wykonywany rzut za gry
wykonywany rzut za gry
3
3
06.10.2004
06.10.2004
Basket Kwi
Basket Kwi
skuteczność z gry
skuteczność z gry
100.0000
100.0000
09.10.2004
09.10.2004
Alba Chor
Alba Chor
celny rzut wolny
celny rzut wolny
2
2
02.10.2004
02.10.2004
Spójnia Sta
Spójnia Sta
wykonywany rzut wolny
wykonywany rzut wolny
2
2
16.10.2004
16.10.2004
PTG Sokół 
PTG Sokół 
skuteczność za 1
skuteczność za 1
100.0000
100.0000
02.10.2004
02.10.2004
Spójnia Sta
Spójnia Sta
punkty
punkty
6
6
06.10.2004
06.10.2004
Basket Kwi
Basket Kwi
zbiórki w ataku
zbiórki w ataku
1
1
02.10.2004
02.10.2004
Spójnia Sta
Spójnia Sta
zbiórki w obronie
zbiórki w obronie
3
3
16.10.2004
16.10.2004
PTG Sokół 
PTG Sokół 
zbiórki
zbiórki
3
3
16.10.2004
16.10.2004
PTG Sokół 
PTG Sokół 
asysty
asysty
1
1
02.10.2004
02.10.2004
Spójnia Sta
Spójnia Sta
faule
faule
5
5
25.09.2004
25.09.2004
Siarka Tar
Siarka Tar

==

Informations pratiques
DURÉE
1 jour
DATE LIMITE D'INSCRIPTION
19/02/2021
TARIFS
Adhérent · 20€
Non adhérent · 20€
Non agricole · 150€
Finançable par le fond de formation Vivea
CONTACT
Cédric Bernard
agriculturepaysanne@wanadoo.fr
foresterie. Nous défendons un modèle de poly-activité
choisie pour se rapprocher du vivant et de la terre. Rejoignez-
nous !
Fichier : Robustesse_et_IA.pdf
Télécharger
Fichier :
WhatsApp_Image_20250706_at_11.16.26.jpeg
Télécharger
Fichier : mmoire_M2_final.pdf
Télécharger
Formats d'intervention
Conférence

--

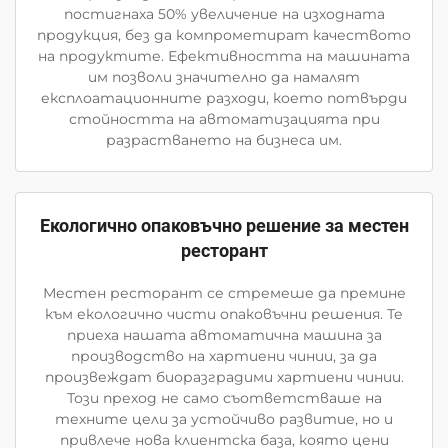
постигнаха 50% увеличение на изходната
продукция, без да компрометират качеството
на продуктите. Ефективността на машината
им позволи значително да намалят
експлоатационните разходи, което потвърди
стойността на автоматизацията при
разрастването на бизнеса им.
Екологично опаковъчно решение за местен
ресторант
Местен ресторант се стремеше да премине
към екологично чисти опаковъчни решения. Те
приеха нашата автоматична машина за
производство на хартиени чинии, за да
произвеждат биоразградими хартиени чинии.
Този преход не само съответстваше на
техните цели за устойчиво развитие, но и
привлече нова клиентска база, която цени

--- Exercise description ---
Copy the material word for word, from the line with "постигнаха 50% увеличение на изходната" up to and including the line with "Местен ресторант се стремеше да премине".

--- Expected output ---
постигнаха 50% увеличение на изходната
продукция, без да компрометират качеството
на продуктите. Ефективността на машината
им позволи значително да намалят
експлоатационните разходи, което потвърди
стойността на автоматизацията при
разрастването на бизнеса им.
Екологично опаковъчно решение за местен
ресторант
Местен ресторант се стремеше да премине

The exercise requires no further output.